22 售賣
售賣
“老板?”
關河還以為自己聽錯了。
“你父親能過來幫我養幾頭奶牛嗎?”
顧嬿白又重複一遍, “這樣,你也不用兩頭跑。”
“能,怎麽不能?”
關河驚喜又急切道, “我爹身體是不咋地, 不過都是些慢性病, 養牛他在行,在行!”
就幾頭牛而已, 這點活他爹閉着眼都能幹了。
還能領工資!
“行,那就這麽定了,”
顧嬿白又看了一眼民宿道, “你找人把這邊的院子分隔開, 留個小院子咱們員工住, 餘下的那些,我之後還有用。”
眼下還用不着,但她也有打算。
一開始要計劃好,不然到時還得折騰。
這時,鶴園的野生鳥雀又是一陣叽叽喳喳。
“老板,”
關河擡眼望了望飛過的一群鳥雀, 笑道,“最近不知道怎麽了, 感覺鶴園這邊, 野鳥比以前多了。”
顧嬿白笑着看了看。
她并不意外, 這邊的蓄水池裏, 她按照一定的頻率融了好幾回五行之精了。
那些水要澆灌花木, 野鳥們在飲水時, 只怕也靈敏地覺察到了這水的滋養之力,自然來這邊的會多了起來。
除了鳥之外, 別的比較敏銳的小動物可能也會察覺到。
好在海城四周的山都不太高,也沒報道過有大型兇猛的野獸之類,這一點倒是不用擔心。
這鶴園內蓄水池,是從山上引來的一條小水渠彙成的,并不算太大。
顧嬿白有心以後擴大這個蓄水池,但過了一定的面積,得要有一定的審批手續。
具體還得等明年看看情況再說,一口吃不成胖子。
關河心裏明顯還有擔憂,主要是小老板又弄花木又弄奶牛的……東一榔頭西一棒槌的,真不知這鶴園前景會咋樣。
但看着小老板冷定溫和的眼神,不知為何,他還是忍住了沒多問:
老板這麽做,一定是有她的理由。
顧嬿白沒在意關河心底的糾結,跟他确定了之後的進展計劃後,便回到了老宅。
聽到劉阿姨說是替嚴櫻問自己的電話號碼,顧嬿白沒有拒絕。
“嫂子?”
那邊一直等到快中午才拿到顧嬿白號碼的嚴櫻,一拿到號碼,顧不上加微信,先打了一個電話過去,“我是嚴櫻。

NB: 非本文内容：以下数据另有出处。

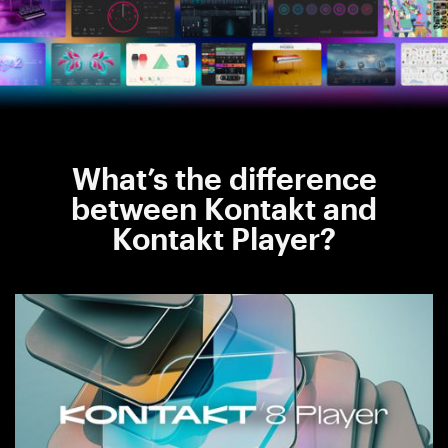
What’s the difference
between Kontakt and
Kontakt Player?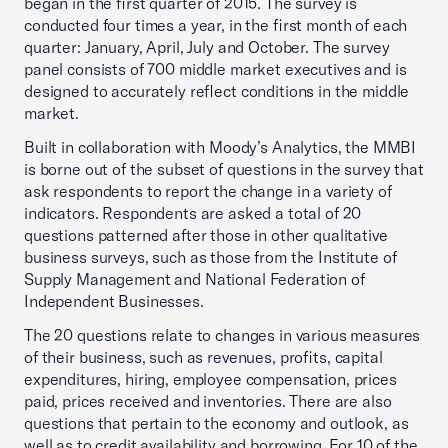
began in the first quarter of 2015. The survey is
conducted four times a year, in the first month of each
quarter: January, April, July and October. The survey
panel consists of 700 middle market executives and is
designed to accurately reflect conditions in the middle
market.
Built in collaboration with Moody’s Analytics, the MMBI
is borne out of the subset of questions in the survey that
ask respondents to report the change in a variety of
indicators. Respondents are asked a total of 20
questions patterned after those in other qualitative
business surveys, such as those from the Institute of
Supply Management and National Federation of
Independent Businesses.
The 20 questions relate to changes in various measures
of their business, such as revenues, profits, capital
expenditures, hiring, employee compensation, prices
paid, prices received and inventories. There are also
questions that pertain to the economy and outlook, as
well as to credit availability and borrowing. For 10 of the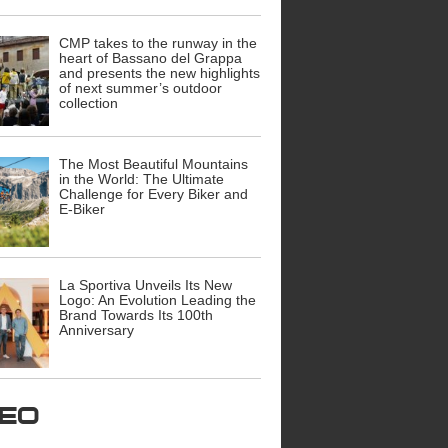
CMP takes to the runway in the
heart of Bassano del Grappa
and presents the new highlights
of next summer’s outdoor
collection
The Most Beautiful Mountains
in the World: The Ultimate
Challenge for Every Biker and
E-Biker
La Sportiva Unveils Its New
Logo: An Evolution Leading the
Brand Towards Its 100th
Anniversary
ideo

”
“有什麽事嗎小櫻?”
顧嬿白笑了笑問道。
“嫂子,我明天想去老宅找你玩,”
嚴櫻實話實說,“主要是……想看看你的花房——你方便嗎?”
“沒什麽不方便,”
顧嬿白道,“就幾盆花,其實沒什麽好看的。”
“謝謝嫂子,”
嚴櫻聲音裏透出雀躍來,“那我明天上午九點到——”
顧嬿白微微一笑挂了電話。
她不太喜歡熱鬧,但也并不排斥別人善意地接近,在這個世界孤家寡人的,多一點人脈也多一點關系。
由于沈老爺子依舊還要在這邊住一段,沈成墨既然說了,只要t她每天能至少為老爺子做一頓飯,每月便給她五十萬。
五十萬吶,顧嬿白勾勾唇,真是大方。
即便猜出了沈成墨只怕是有着試探之意,但這錢,幹幹淨淨的,她不要白不要。
不過她會做的菜色有限,之前不想做飯的時候別人在跟前,是因為她刻意加“料”,別人一定會留意到。
但眼下她已經開啓了五行小藏,每次“釣”到的五行之精,絕大部分都被她蘊藏在了掌中。
那這樣,每次做飯的時候,她凝神從指尖釋放出來一點,誰也不會察覺到任何異常。
這樣,她就不必一個人做了,跟着給沈老做飯的大廚一起,又能省事,又能學點東西。
“我教你做?”
大廚田師傅一怔。
他之前聽顧嬿白表示要一個人做飯的時候,就猜到怕是人家姑娘自己有秘方啥的,他理解地就沒多說。
此時忽然聽到,顧嬿白竟要跟他一起準備飯菜,不由又驚又喜:
他是真想看看,這姑娘是咋做的……
明明都是普通食材,做出來為什麽賊香賊香的。
“那好,”
田師傅哈哈笑道,“天冷了,那天老爺子還說,想起來早些年去東北的時候吃的菜了,幹脆我們今天做道鐵鍋炖怎麽樣?”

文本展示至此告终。